Jalen Ramsey is the most recent athlete to take his talents to South Beach.

The Miami Dolphins agreed to acquire the three-time All-Pro cornerback from the Los Angeles Rams in a trade on Sunday. The Dolphins will send a third-round pick in the 2023 NFL draft and tight end Hunter Long to the Rams in return. 

The 28-year-old Ramsey helped the Rams win a Super Bowl after the 2021 season. But Los Angeles is going through a rebuild and the Dolphins need to shore up a defense that struggled in 2022.

“I prayed for this specifically for about a month & now it’s happening!” Ramsey posted on Twitter shortly after the teams agreed to the deal.  

Ramsey is an outspoken Christian. He calls himself a “Child of God through my faith in Christ” in his bio on Twitter and often uses his platform to proclaim his belief in Jesus. 

The Rams traded two first-round picks and a fourth to get Ramsey from the Jacksonville Jaguars in the middle of the 2019 season. The steep price paid off as Ramsey played an integral role on defense during Los Angeles’ championship run. 

A six-time Pro Bowl pick, Ramsey joins four-time Pro Bowl cornerback Xavien Howard in Miami’s secondary. The Dolphins had the NFL’s sixth-worst pass defense in 2022.

Ramsey’s trade is the latest major move in the NFL entering the free agency period, which starts Wednesday. The legal tampering period opens Monday.


On Friday, the Carolina Panthers shook up next month’s draft by acquiring the No. 1 overall pick from the Chicago Bears.

The Panthers are sending the No. 9 and No. 61 overall picks in 2023, a first-round pick in 2024, a second-round pick in 2025, and star wide receiver D.J. Moore to Chicago.

The move up allows Carolina to have its pick from the pool of quarterbacks in this year’s draft after using several starters at that position in recent years. Ohio State’s C.J. Stroud, Alabaman’s Bryce Young, Kentucky’s Will Levis, and Florida’s Anthony Richardson are the top four prospects.

The Panthers haven’t picked first since taking Cam Newton with No. 1 overall in 2011. Newton was the NFL MVP in 2015 and helped the Panthers reach the Super Bowl.

“You go get the guy that you want, you know,” Panthers general manager Scott Fitterer said at the scouting combine about potentially trading up for a quarterback. “If you have a conviction on a guy, you go get him.
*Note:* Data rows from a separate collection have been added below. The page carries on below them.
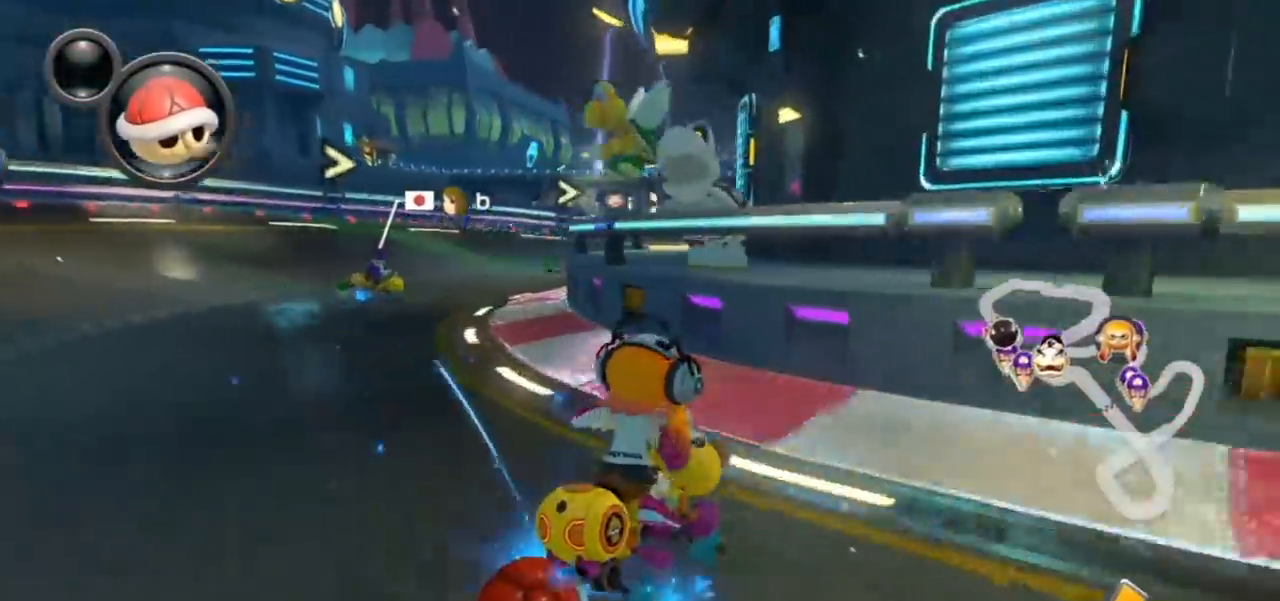
{"buttons": ["A", "B", "L1", "R1"], "left_stick": "right", "events": [[17, "left_stick", "right"], [450, "B", "down"]]}
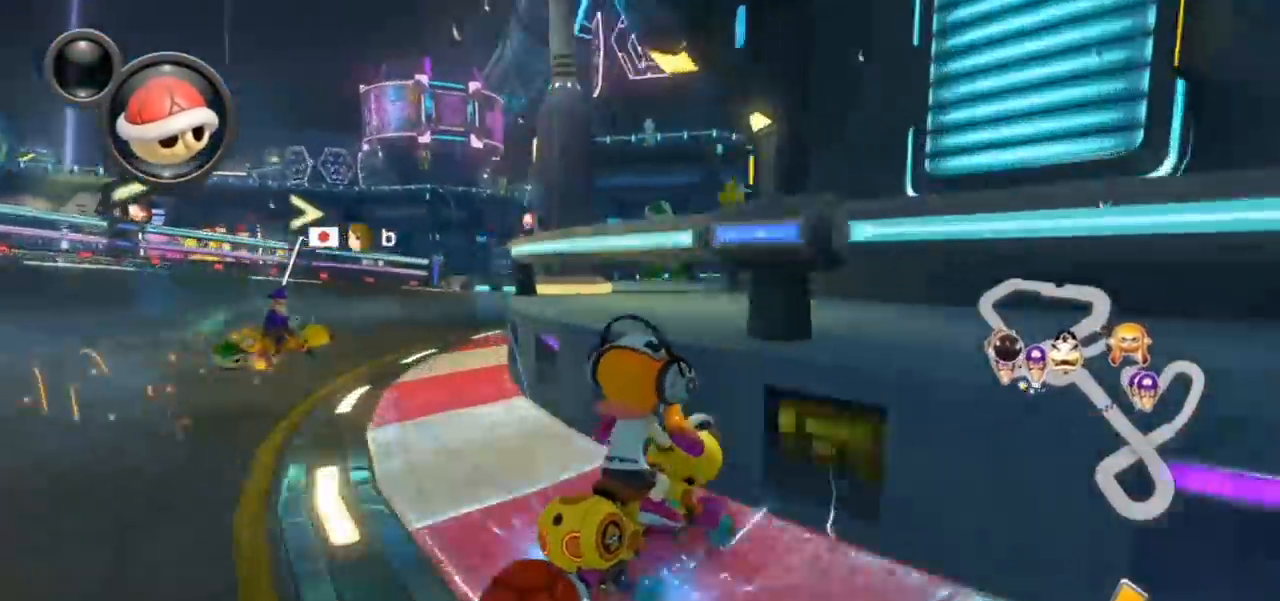
{"buttons": ["A", "L1", "R1"], "left_stick": "up-left", "events": [[67, "B", "up"], [300, "R1", "up"], [350, "left_stick", "up-left"], [383, "R1", "down"]]}
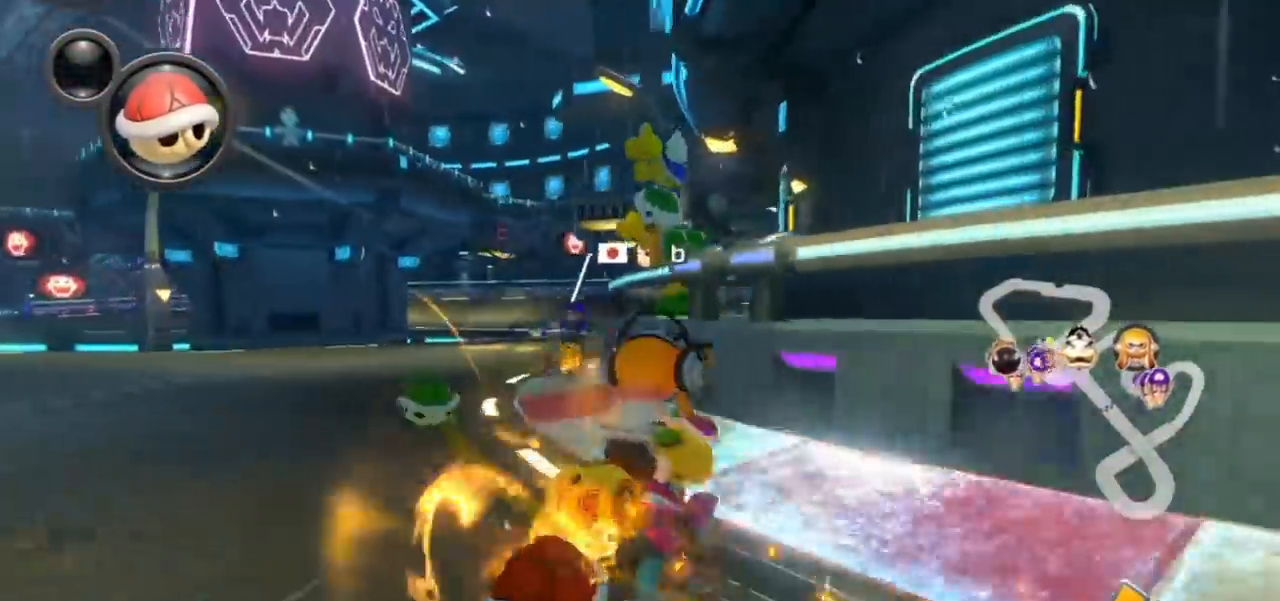
{"buttons": ["A", "L1"], "left_stick": "up-left", "events": [[500, "R1", "up"]]}
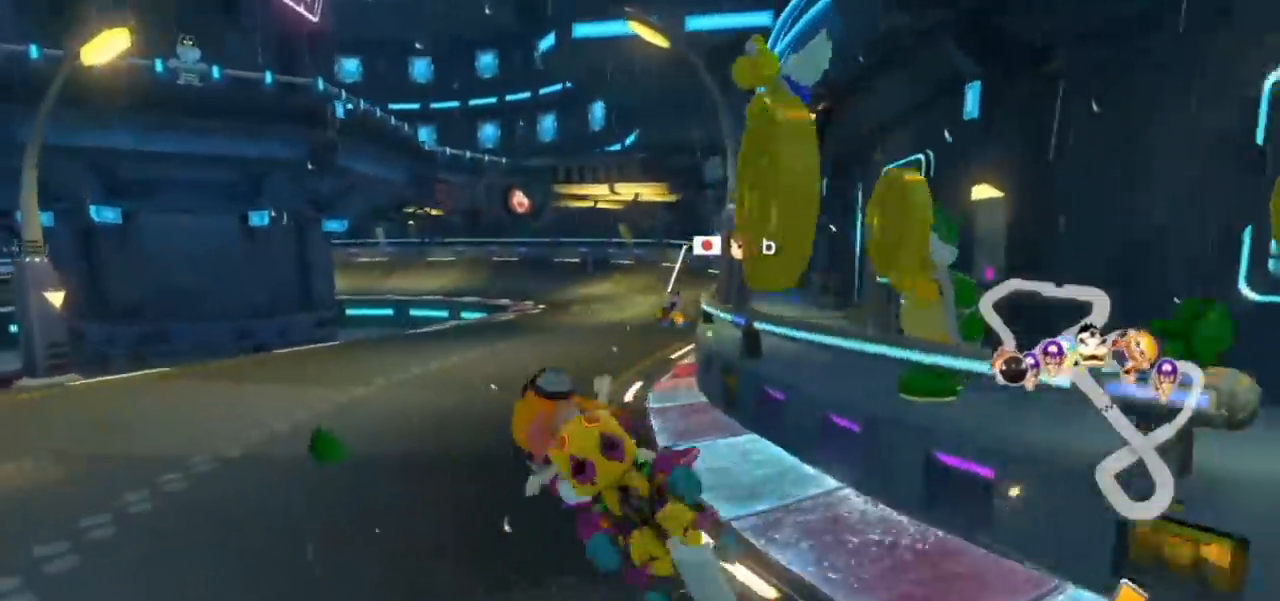
{"buttons": ["A"], "left_stick": "up-left", "events": [[117, "L1", "up"]]}
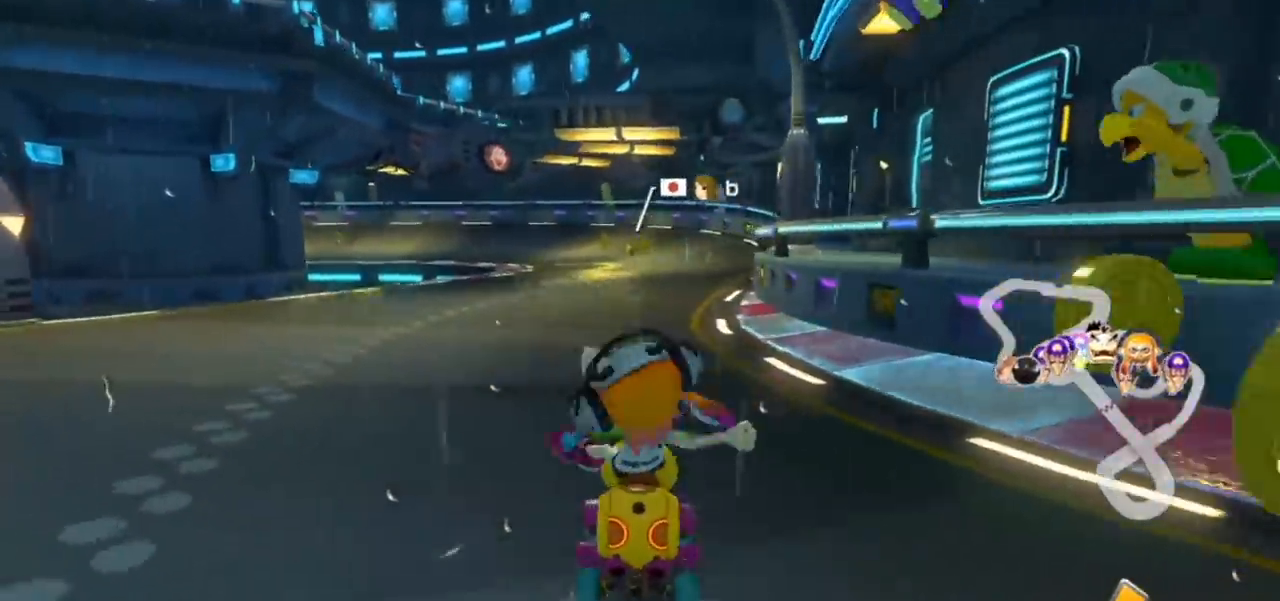
{"buttons": ["A"], "left_stick": "up-left", "events": []}
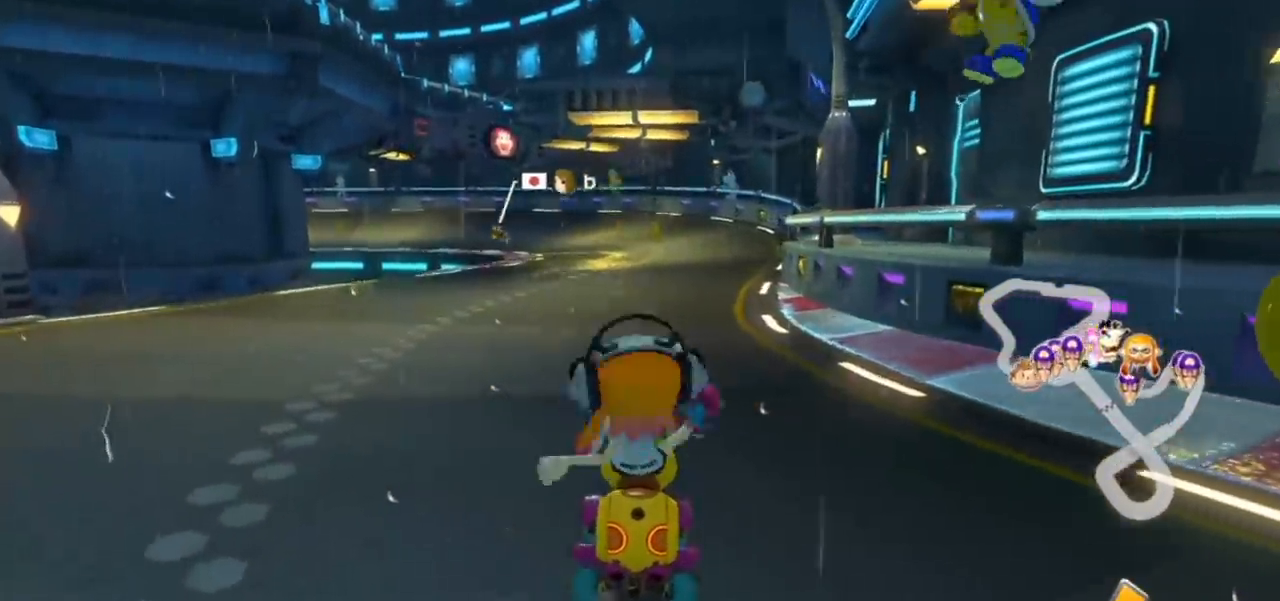
{"buttons": ["A", "X"], "left_stick": "right", "events": [[200, "X", "down"], [283, "left_stick", "center"], [500, "left_stick", "right"]]}
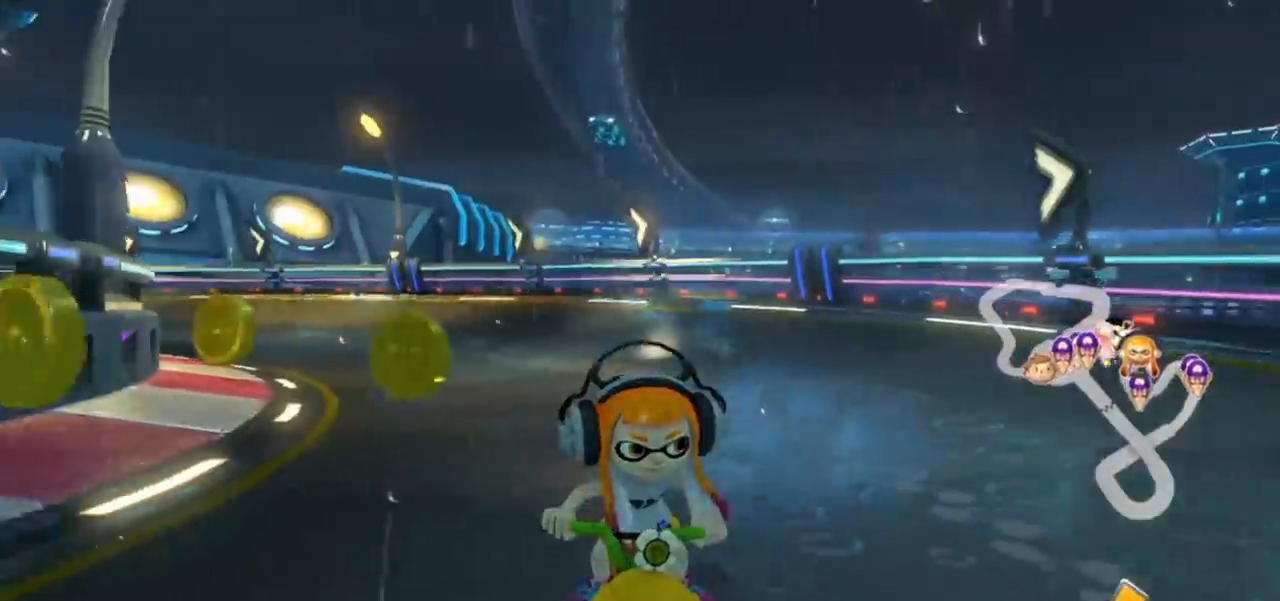
{"buttons": ["A", "X", "R1"], "left_stick": "up-left", "events": [[50, "left_stick", "center"], [83, "X", "up"], [283, "R1", "down"], [367, "X", "down"], [400, "left_stick", "up-left"]]}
It’s pretty simple that way. If you don’t know and you’re going to give all these resources to go up and get it, you’re hurting your team in the long run. You better be right. You better have conviction if you do move up. When you do that, you’re all in.”    

New Panthers coach Frank Reich values stability at quarterback after starting the season with a different QB five years in a row with the Indianapolis Colts.

“It’s a big deal,” Reich said. “I’m looking forward to the process.”


The next big trade in the NFL could involve four-time MVP Aaron Rodgers. The Green Bay Packers gave Rodgers permission last week to meet with the New York Jets. Rodgers, who has spent his entire career with the Packers, is taking time to decide whether he wants to retire, return to play in Green Bay, or seek a trade to the Jets.

“We’re really hopeful that we can reach a resolution that works not only for Aaron but for us,” Packers CEO Mark Murphy told Green Bay television station WCWF on Saturday. “It’s in everybody’s interest to resolve it sooner rather than later.”

In another interview with Green Bay’s WBAY TV, Murphy compared Rodgers’ situation to the Packers trading Hall of Fame quarterback Brett Favre to the Jets in 2008.

“Very few players play for only one team,” Murphy told the station. “Obviously, Brett had a great career. Aaron had a great career here. Regardless of what happens, Aaron will be in the Pro Football Hall of Fame. He’ll be in our Hall of Fame. We’ll bring him back, retire his number. This is just one of the things that we go through as a team. We want to try to achieve something that’s good for both Aaron and us.”